Yesterday's new adventure in damage control and bureaucratic improvisation makes the compliance problem much worse. There is simply no precedent for the government ordering private companies to offer a product for free, even if they recoup the costs indirectly. Why not do that with all health benefits and "bend the cost curve" to zero? The shape of the final rule when the details land in the Federal Register is anyone's guess, including the HHS gnomes who are throwing it together on the fly to meet a political deadline.
Ahh, but a wiser man would notice that down the road, that's the point of the exercise. That might give heart attacks to the WSJ's corporate readers, but for the 99% it's what the plan was all along.
Consider that the Catholic bishops have moved the goalposts again: now their objection is that the government is violating the First Amendment rights of any employer or employee who is Catholic with birth control coverage.
The statement released by the Catholic Bishops conference said the proposal requires "careful moral analysis," saying it did not appear to offer clear protection for self-insured religious employers or religious and secular for-profit and non-profit employers.
That's the real thrust of the game here.

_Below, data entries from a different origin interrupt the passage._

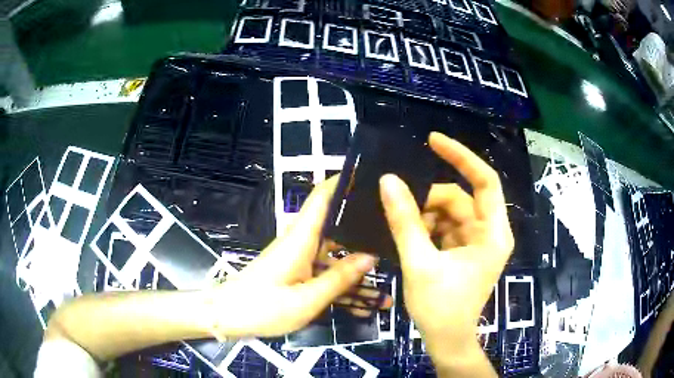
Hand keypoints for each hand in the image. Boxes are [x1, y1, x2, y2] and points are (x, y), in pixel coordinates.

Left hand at [208, 176, 390, 338]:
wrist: (227, 318)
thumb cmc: (262, 308)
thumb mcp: (306, 300)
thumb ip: (338, 278)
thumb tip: (370, 256)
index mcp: (300, 239)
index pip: (322, 197)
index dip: (343, 182)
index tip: (371, 177)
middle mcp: (301, 243)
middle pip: (337, 227)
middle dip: (365, 231)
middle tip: (397, 236)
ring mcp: (299, 260)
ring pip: (335, 257)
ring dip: (358, 272)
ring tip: (387, 287)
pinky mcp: (297, 274)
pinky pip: (326, 275)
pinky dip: (343, 287)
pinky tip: (364, 304)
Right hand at [379, 132, 512, 373]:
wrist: (446, 340)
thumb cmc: (440, 308)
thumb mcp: (419, 263)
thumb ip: (404, 221)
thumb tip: (388, 181)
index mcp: (492, 234)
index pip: (485, 180)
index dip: (461, 156)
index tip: (433, 141)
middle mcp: (489, 232)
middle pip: (460, 198)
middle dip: (429, 200)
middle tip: (399, 207)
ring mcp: (477, 242)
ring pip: (450, 213)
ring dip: (425, 216)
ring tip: (404, 229)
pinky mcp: (465, 251)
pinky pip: (445, 227)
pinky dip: (427, 228)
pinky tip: (411, 239)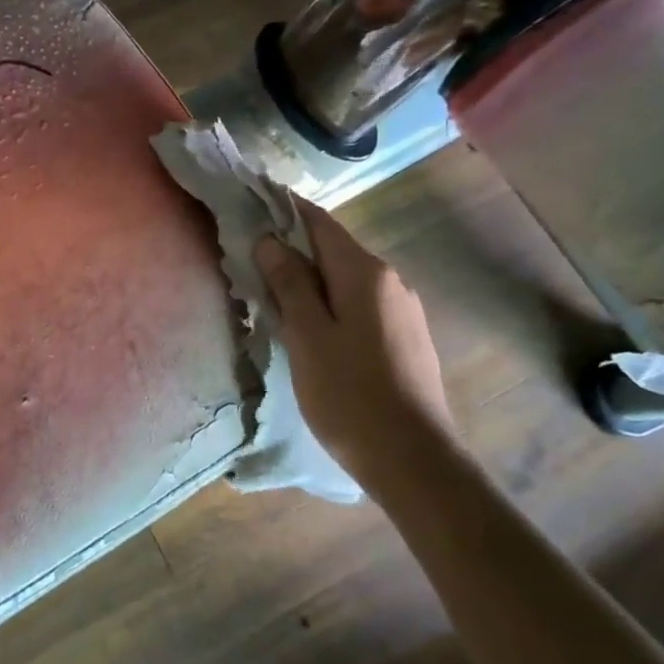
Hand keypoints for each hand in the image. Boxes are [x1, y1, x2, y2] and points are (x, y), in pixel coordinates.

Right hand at [254, 195, 454, 466]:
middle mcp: (390, 280)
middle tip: (249, 259)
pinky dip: (329, 301)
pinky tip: (310, 327)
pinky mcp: (405, 336)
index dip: (283, 209)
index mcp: (365, 272)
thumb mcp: (308, 335)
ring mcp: (402, 309)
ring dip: (309, 278)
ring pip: (345, 279)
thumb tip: (271, 240)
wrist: (414, 460)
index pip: (318, 222)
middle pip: (332, 249)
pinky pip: (358, 303)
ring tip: (272, 296)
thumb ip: (289, 283)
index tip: (250, 204)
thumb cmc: (350, 394)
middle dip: (292, 248)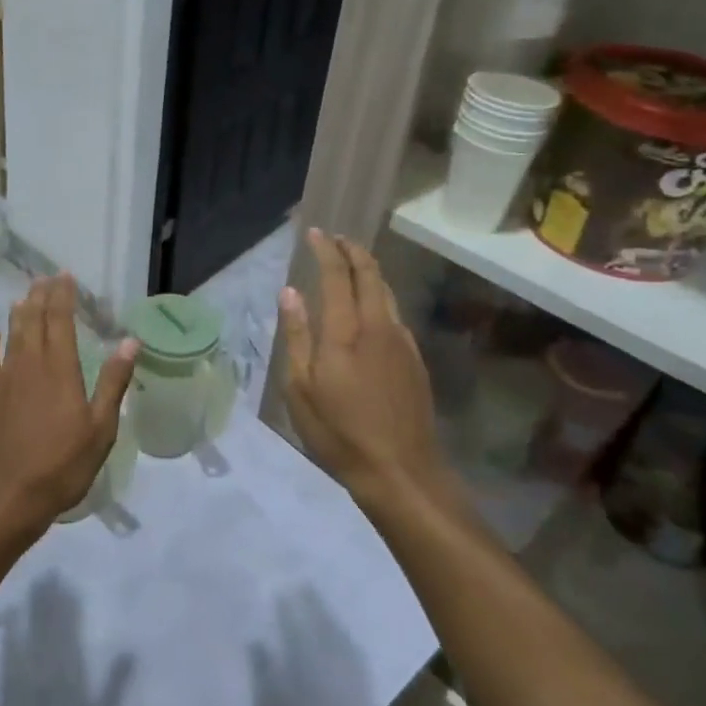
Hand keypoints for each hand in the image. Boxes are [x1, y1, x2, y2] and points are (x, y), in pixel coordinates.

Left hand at [0, 275, 137, 539]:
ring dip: (18, 314)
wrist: (4, 497)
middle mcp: (29, 365)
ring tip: (22, 297)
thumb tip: (130, 342)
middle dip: (40, 296)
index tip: (65, 276)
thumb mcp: (100, 429)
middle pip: (33, 321)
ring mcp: (2, 380)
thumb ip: (113, 382)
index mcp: (60, 369)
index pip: (61, 320)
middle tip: (44, 278)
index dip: (63, 296)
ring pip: (10, 336)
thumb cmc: (61, 466)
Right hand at [280, 229, 448, 507]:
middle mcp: (379, 326)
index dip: (326, 249)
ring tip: (352, 264)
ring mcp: (402, 342)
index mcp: (346, 332)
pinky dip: (379, 296)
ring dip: (369, 271)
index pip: (338, 275)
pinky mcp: (415, 360)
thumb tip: (290, 292)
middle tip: (337, 239)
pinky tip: (370, 309)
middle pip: (371, 274)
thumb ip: (297, 336)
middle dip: (353, 250)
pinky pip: (395, 314)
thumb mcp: (301, 388)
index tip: (315, 233)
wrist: (401, 472)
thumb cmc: (339, 433)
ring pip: (387, 292)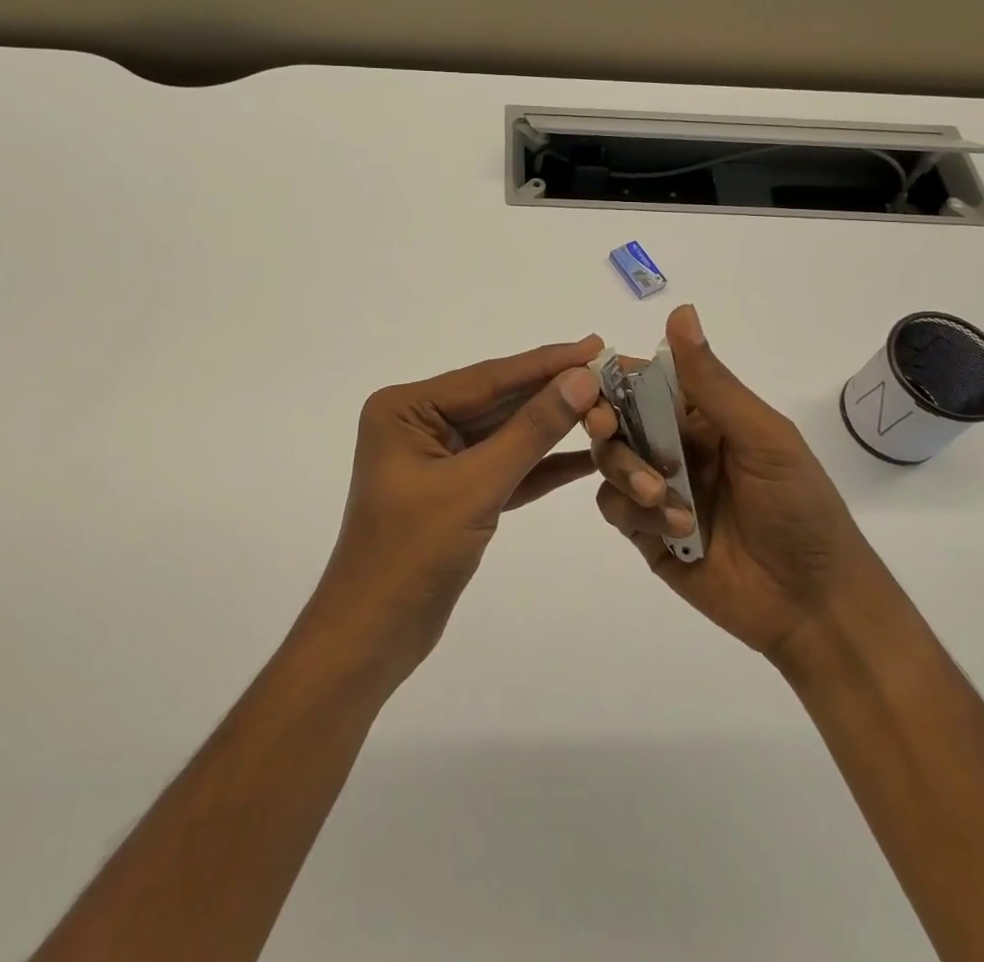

The Catholic Church is now saying that the only part of the Constitution that matters is "freedom of religious expression". And let's keep in mind if it were up to the church, birth control wouldn't exist at all.
If we apply the same WSJ logic to the Bishops' argument, we'd of course get "Why have secular government at all if anyone who is Catholic might object on religious and moral grounds to what the government does? That violates their religious liberties!"
And there are plenty of folks out there who wouldn't mind that lunatic outcome at all.